(337bm) Process Modeling and Optimization in Biopharmaceutical Manufacturing | AIChE

(337bm) Process Modeling and Optimization in Biopharmaceutical Manufacturing

Authors 

Ding, C. - Presenter, University of Delaware
Research Interests

With the advent of artificial intelligence, Industry 4.0, and digital twin technologies, the biopharmaceutical industry is witnessing remarkable progress in in-silico process development. These innovative tools leverage mathematical models and data integrations to create virtual representations of biomanufacturing processes, enabling enhanced process understanding and decision-making. In line with this trend, my research effort is dedicated to developing and applying modeling approaches for platform development, feasibility studies, process characterization, design space identification, and optimization. By harnessing the power of comprehensive simulations and predictive analytics, I aim to accelerate the digital transformation of development and manufacturing of biopharmaceuticals, offering increased efficiency, quality, and flexibility while reducing costs and footprints.
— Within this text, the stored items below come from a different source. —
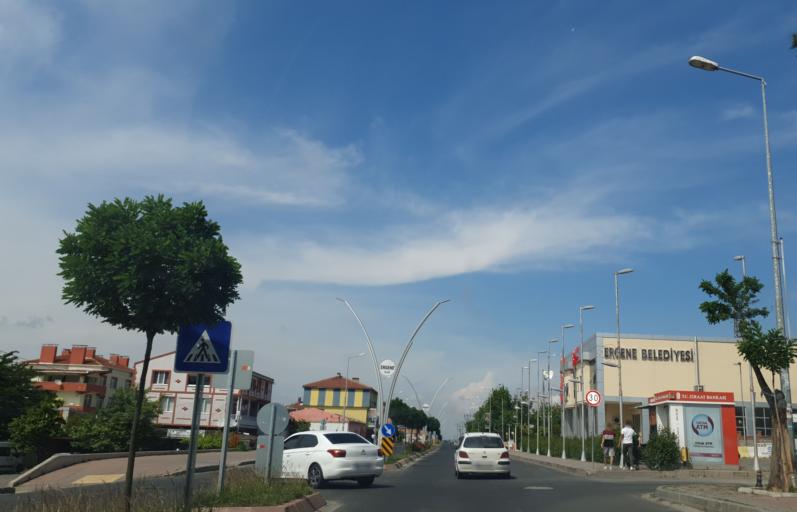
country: TR
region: Tekirdag
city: Marmaracik
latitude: 41.2374
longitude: 27.7096
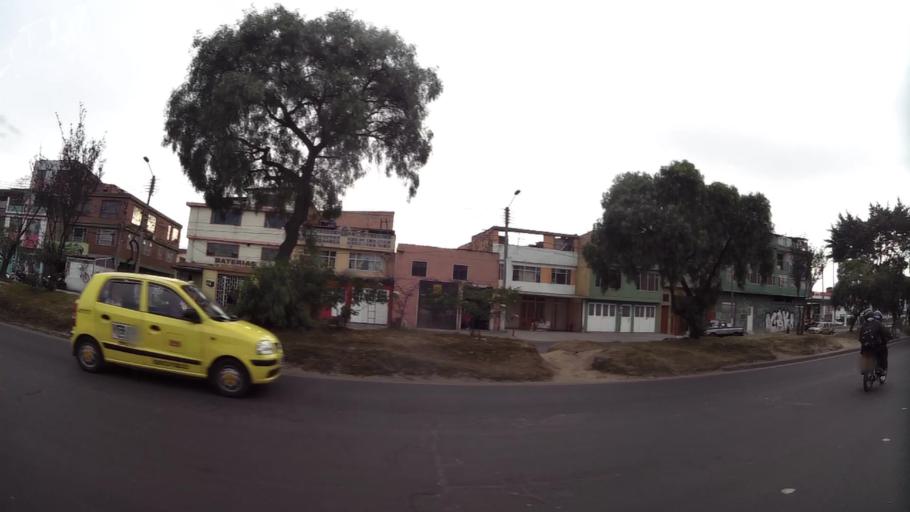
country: CO
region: Cundinamarca
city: Soacha
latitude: 4.6170
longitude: -74.1635
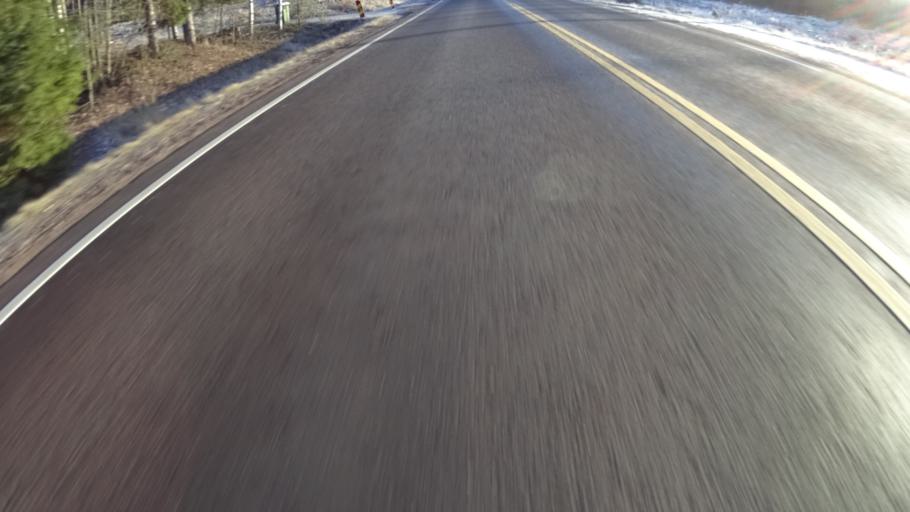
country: FI
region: Uusimaa
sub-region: Helsinki
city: Vihti
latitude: 60.5134
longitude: 24.4255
Firstly, to support process intensification and study the feasibility of new processes from an economic and sustainability standpoint, a fully integrated continuous biomanufacturing platform for monoclonal antibody (mAb) was developed in-silico. This developed platform accounted for the media and buffer preparation steps, with the incorporation of innovative technologies such as the intensified seed expansion, continuous perfusion, single-pass tangential flow filtration, multicolumn chromatography, and membrane chromatography. The base-case scenario, considering a bioreactor scale of 500 L, yielded a total cost of goods (COGs) of $102.2/g, 4865.6 kg of process water and 11.1 kg of consumables per kg mAbs. Subsequently, a scenario analysis was performed to investigate the impact of upstream mAb titer and bioreactor scale on the economics and footprints. With the developed models, bottlenecks of the continuous process were also identified, providing key operational information for implementation.
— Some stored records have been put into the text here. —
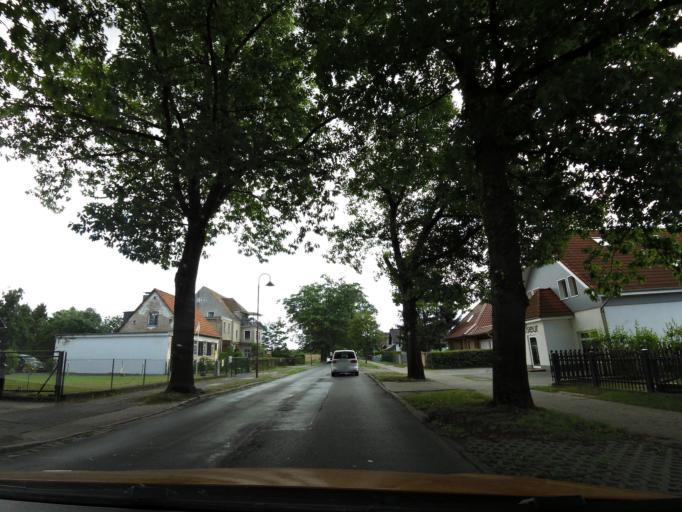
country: DE
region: Brandenburg
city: Rangsdorf
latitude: 52.3252
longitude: 13.4288
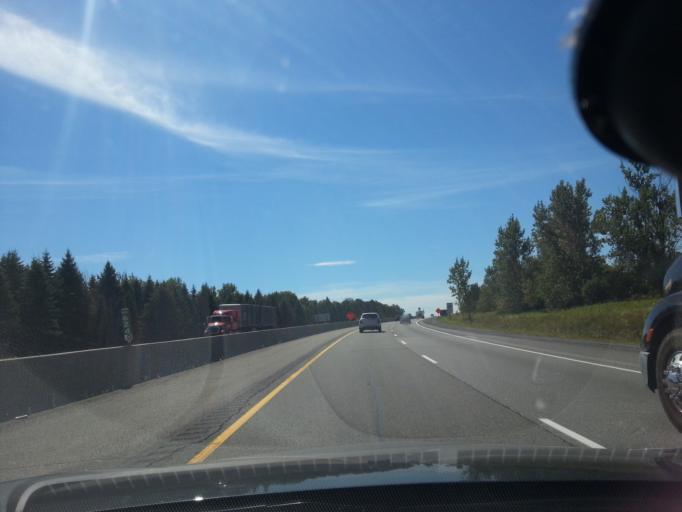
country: CA
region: Ontario
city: Kingston
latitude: 44.2950
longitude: -76.4181
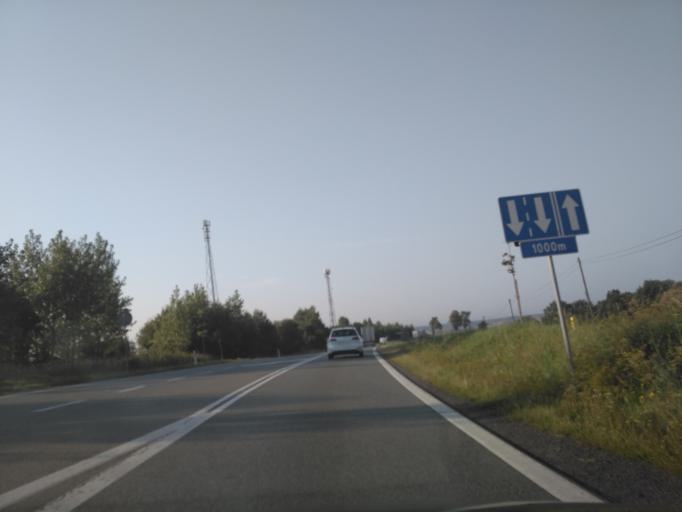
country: PL
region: Lublin Voivodeship
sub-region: Powiat janowski
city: Modliborzyce
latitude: 50.7704
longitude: 22.3254
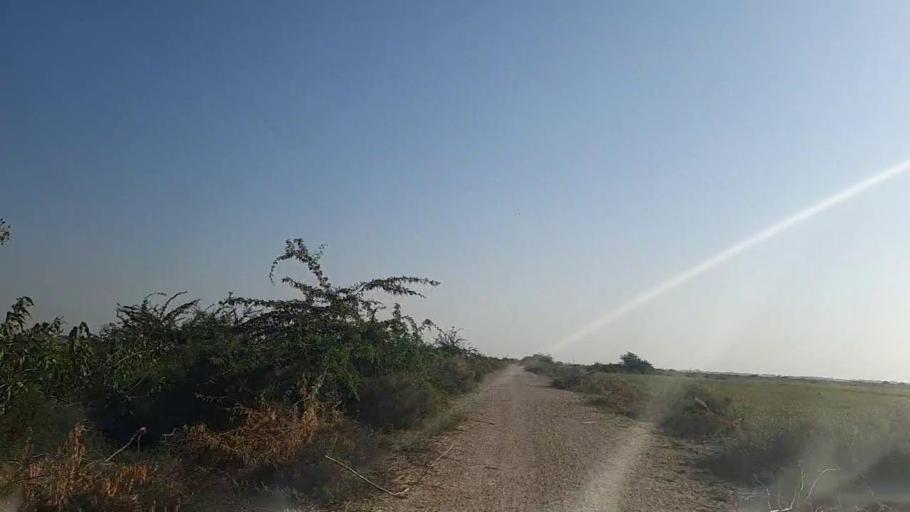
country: PK
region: Sindh
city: Jati
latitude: 24.3973
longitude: 68.2301
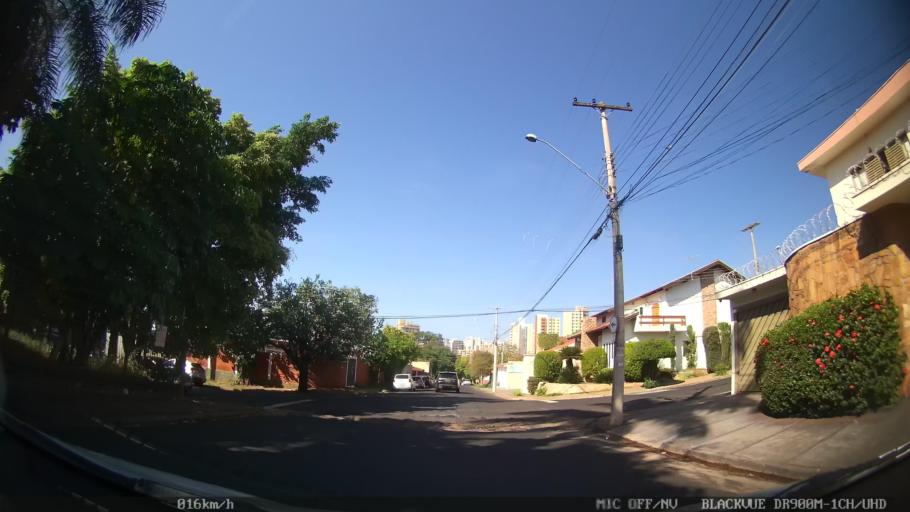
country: BR
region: Sao Paulo
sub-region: Ribeirao Preto
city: Ribeirao Preto
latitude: -21.1963
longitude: -47.8012
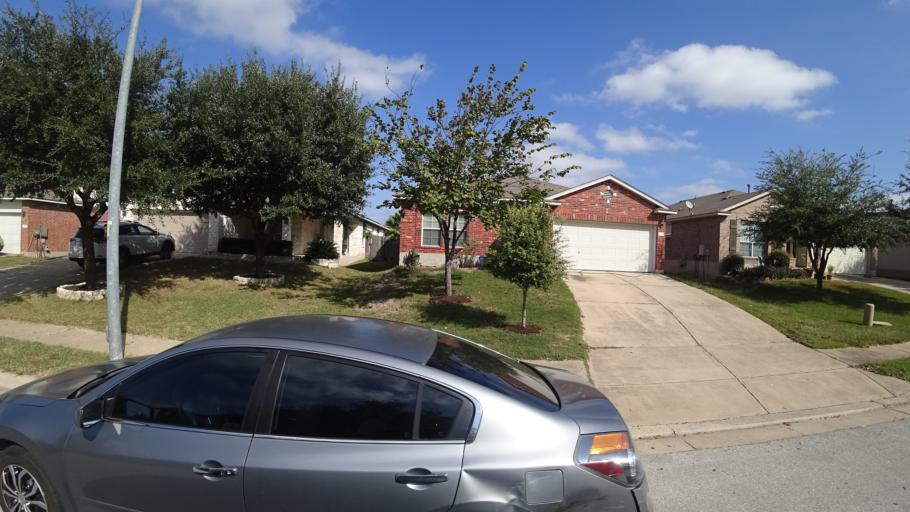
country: US
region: Texas
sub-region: Travis County
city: Pflugerville
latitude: 30.4238
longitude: -97.6410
Focusing specifically on downstream, the second part of my research developed a data-driven model for continuous Protein A capture processes to substitute mechanistic models, and the derivative-free model was used to characterize the design space. To address the trade-off between model accuracy and computational complexity, a machine learning (ML) tool — surrogate-based feasibility analysis with adaptive sampling — was proposed. The incorporation of ML algorithms resulted in a significant computational time reduction of 36x. The study comprehensively investigated the effects of critical design and process variables on the design space using an active set strategy.

Lastly, the research combined machine learning and mechanistic models to construct a hybrid model for simulating hydrophobic interaction chromatography (HIC). To address the issue of limited understanding of the underlying adsorption mechanism, artificial neural networks (NN) were employed to bridge the gaps between the postulated mechanism and the real process. We proposed that the hybrid model could be constructed by combining a neural network with a simple but well-known isotherm. With a very simple NN structure, a 62% improvement in calibration accuracy and 31.4% in validation accuracy are observed, compared with mechanistic model. The extrapolation capability of the hybrid model is tested to ensure its generalizability. Process optimization is carried out as well to find the optimal operating conditions under product quality constraints using the developed hybrid model.

References

[1] Ding, C.; Yang, O.; Ierapetritou, M., Towards Digital Twin for Biopharmaceutical Processes: Concept and Progress. Cell Engineering Volume 11: Biopharmaceutical Manufacturing: Progress, Trends and Challenges, Ralf Pörtner, Springer [In Production].

[2] Ding, C.; Ardeshna, H.; Gillespie, C.; Ierapetritou, M., Process design of a fully integrated continuous biopharmaceutical process using economic and ecological impact assessment. Biotechnology and Bioengineering 2022, 119 (12), 3567-3583.

[3] Ding, C.; Ierapetritou, M., A novel framework of surrogate-based feasibility analysis for establishing design space of twin-column continuous chromatography. International Journal of Pharmaceutics 2021, 609, 121161.

[4] Ding, C.; Gerberich, C.; Ierapetritou, M., Hybrid model development for parameter estimation and process optimization of hydrophobic interaction chromatography. Journal of Chromatography A, 2023, 1703, 464113.